[Items from a data source]
━━━━━━━━━━━━━━━━━━━━

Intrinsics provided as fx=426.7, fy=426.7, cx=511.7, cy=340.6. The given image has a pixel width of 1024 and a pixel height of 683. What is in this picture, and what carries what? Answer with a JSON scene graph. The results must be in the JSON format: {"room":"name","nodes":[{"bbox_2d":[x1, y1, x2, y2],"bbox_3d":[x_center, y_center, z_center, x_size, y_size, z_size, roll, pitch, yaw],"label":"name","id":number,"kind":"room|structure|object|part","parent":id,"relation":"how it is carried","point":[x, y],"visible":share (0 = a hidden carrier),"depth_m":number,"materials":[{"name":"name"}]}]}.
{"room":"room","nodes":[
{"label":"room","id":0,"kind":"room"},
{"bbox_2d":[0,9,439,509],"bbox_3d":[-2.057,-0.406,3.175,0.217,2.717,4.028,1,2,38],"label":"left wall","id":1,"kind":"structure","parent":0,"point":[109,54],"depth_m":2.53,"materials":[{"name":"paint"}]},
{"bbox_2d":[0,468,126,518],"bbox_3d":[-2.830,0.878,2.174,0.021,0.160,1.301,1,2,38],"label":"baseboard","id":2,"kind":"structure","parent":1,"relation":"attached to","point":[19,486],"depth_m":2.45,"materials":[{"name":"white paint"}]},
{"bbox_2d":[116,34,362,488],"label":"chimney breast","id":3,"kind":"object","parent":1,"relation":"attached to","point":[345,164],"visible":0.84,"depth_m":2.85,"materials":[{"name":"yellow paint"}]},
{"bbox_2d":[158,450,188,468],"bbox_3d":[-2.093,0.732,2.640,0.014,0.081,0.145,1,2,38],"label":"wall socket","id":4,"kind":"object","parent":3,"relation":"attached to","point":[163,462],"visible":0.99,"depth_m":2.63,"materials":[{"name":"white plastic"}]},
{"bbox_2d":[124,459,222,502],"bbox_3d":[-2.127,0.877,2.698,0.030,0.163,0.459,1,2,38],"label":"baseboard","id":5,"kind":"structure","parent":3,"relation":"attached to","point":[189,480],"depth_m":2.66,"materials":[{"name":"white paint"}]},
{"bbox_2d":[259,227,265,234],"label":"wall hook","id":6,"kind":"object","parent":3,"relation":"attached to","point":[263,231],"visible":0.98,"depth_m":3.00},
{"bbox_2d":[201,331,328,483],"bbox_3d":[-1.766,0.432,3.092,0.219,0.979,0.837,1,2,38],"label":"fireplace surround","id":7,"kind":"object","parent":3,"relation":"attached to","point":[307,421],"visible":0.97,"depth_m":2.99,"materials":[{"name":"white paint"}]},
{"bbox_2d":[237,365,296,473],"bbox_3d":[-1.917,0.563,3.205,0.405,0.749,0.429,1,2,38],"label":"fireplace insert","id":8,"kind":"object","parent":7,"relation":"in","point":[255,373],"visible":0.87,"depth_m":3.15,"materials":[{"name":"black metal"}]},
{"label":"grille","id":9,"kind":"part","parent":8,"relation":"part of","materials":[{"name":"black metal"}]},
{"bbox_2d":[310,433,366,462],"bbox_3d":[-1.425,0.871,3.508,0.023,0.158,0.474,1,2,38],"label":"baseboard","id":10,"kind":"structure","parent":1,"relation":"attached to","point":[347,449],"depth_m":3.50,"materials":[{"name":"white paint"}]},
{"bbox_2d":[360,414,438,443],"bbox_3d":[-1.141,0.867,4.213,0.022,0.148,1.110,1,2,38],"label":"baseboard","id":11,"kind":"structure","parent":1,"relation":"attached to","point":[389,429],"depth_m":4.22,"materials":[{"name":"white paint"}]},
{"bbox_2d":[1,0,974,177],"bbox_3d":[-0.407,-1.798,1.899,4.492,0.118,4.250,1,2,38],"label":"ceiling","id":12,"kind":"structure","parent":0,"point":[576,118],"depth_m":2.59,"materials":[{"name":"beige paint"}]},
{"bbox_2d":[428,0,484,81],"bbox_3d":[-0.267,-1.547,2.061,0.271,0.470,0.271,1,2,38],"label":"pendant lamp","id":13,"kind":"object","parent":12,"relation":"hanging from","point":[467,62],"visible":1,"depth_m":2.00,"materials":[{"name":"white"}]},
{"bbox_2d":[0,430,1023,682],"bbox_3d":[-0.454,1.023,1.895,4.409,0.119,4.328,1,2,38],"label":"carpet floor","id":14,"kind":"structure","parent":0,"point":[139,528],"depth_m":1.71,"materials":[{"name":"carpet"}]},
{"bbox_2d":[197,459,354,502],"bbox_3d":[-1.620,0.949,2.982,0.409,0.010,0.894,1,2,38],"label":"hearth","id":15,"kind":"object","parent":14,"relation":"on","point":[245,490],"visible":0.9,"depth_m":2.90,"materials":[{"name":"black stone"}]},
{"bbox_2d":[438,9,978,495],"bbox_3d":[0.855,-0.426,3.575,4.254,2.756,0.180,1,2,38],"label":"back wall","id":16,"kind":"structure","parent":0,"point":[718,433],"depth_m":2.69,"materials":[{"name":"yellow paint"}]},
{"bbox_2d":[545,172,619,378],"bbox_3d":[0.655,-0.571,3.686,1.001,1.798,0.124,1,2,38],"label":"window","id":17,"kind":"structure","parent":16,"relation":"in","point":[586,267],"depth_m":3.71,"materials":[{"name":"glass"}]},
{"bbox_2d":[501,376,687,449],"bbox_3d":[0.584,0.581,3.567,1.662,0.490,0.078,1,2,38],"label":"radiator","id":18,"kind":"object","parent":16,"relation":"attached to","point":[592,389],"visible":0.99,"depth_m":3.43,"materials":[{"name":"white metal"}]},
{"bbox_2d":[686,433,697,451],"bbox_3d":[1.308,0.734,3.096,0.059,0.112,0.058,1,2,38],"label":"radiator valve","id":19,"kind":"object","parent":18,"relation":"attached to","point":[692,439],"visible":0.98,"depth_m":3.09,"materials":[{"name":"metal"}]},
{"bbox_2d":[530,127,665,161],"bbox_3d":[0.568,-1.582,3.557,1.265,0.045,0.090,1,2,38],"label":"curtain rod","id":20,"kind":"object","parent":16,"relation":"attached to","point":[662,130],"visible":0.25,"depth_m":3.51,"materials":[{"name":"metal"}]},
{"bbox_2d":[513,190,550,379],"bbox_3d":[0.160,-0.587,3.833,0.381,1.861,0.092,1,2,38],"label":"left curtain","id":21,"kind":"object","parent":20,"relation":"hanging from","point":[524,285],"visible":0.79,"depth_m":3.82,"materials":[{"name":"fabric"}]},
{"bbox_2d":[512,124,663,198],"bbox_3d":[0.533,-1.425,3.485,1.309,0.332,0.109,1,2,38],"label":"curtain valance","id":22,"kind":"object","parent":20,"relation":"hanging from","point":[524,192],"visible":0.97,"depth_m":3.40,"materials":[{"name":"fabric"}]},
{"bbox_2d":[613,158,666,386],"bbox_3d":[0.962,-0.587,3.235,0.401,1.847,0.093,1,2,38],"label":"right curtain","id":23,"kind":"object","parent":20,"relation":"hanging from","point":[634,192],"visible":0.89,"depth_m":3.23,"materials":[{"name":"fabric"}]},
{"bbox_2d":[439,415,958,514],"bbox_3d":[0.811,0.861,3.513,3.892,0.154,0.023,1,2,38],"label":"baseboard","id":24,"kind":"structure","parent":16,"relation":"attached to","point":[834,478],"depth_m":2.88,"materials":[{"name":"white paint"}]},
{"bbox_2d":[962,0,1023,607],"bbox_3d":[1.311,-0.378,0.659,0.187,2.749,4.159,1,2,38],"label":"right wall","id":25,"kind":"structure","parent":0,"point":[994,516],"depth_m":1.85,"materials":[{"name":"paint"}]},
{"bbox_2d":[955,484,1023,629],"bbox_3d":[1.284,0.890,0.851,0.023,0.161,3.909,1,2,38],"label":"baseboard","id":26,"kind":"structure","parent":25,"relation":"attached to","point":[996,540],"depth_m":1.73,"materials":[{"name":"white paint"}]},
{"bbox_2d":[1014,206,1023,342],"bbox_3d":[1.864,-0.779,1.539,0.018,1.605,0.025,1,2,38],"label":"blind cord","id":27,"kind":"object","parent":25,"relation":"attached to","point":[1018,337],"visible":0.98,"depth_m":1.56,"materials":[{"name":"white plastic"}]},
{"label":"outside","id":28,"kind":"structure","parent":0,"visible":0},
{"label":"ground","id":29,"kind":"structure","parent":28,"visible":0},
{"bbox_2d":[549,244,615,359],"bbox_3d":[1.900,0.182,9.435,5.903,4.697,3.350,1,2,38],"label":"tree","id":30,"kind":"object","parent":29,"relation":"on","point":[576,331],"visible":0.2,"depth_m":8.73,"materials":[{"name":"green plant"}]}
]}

━━━━━━━━━━━━━━━━━━━━

* What to do
Check each line of the data above for the word "left". Report how many lines have it, and nothing else.

* Task solution
2